Another of the phamilies that contain members in all 30 of the bacteriophage genomes is the Phamilie 23. This phamilie’s characteristic is that their sequences encode for the tape-measure protein (Tmp) that plays a role in tail assembly and determines the lengths of non-contractile tails. This figure shows a phyologenetic analysis [ phylogenetic analysis : Phylogenetic methods can be used for many purposes, including analysis of morphological and several kinds of molecular data. On the analysis of DNA and protein sequences they can be useful for: Comparisons of more than two sequences; Analysis of gene families, including functional predictions; Estimation of evolutionary relationships among organisms] that accounts for the complexity of this phamilie. The long branch lengths make the complexity evident. In this phylogenetic analysis, the amino acid sequences for each of the 30 constituent members of Pham 23 were aligned using the program called ClustalW and the unrooted phylogenetic relationships represented using NJTree. Bootstrap values form reiterations are shown (Boostrap values are like average values, in this case from sequence length).
The 3 rd phamily that has members in all 30 of the mycobacteriophage genomes is the Phamilie 28. This phamilie also encodes for a tail protein, specifically for minor tails, reason why it is also quite complicated. A total of 81 genes fall into this phamily but no single sequence element in this phamily is present in all 30 genomes. This figure shows the relationships between some members of this phamily.

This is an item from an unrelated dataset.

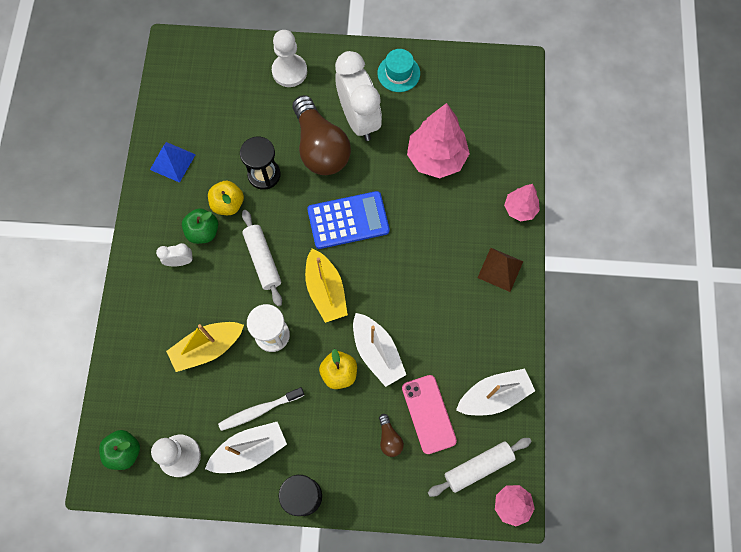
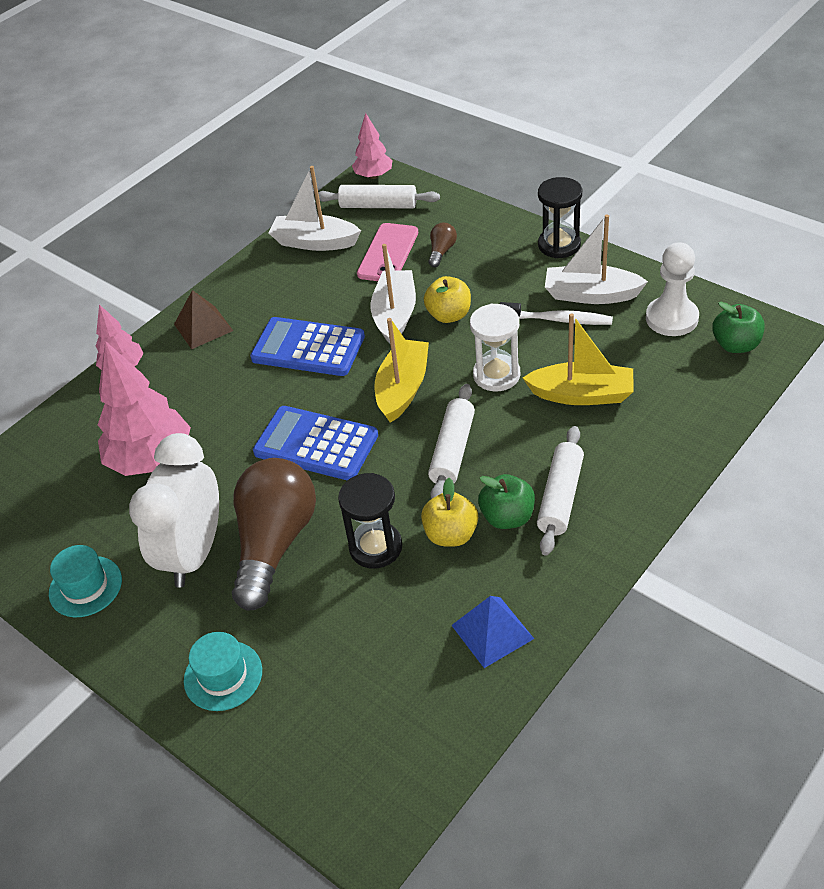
camera: 140 degrees left, 25 degrees down
white clock [156,243,193,266] -> white rolling pin [537,426,584,556]
white pawn [272,30,307,87] -> turquoise hat [184,632,262,711]
none -> blue calculator [250,317,365,376]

As we can see, there is a high level of amino acid sequence identity in common, specially among the phages Lij gp18, Che8 gp18 and Che8 gp19 and a little bit lower with other members of Pham 28.
The comparison of mycobacteriophage genomes at the nucleotide level reveals not only considerable genetic diversity, but also small groups of phages that appear to be more closely related to each other than they are to other mycobacteriophages. The relationship among these phages was examined by using the program Splitstree, as shown in the picture, which accommodates alternative phylogenetic relationships that present whether or not each genome contains a member of each gene phamily. This analysis reveals 6 clearly defined groups of genomes, designed as Clusters A to F (shown here by colored circles), that are more closely-related to each other than to other mycobacteriophages. The importance of this figure is that it helps to organize the information by comparing and contrasting the genomes of each family for better acomodation.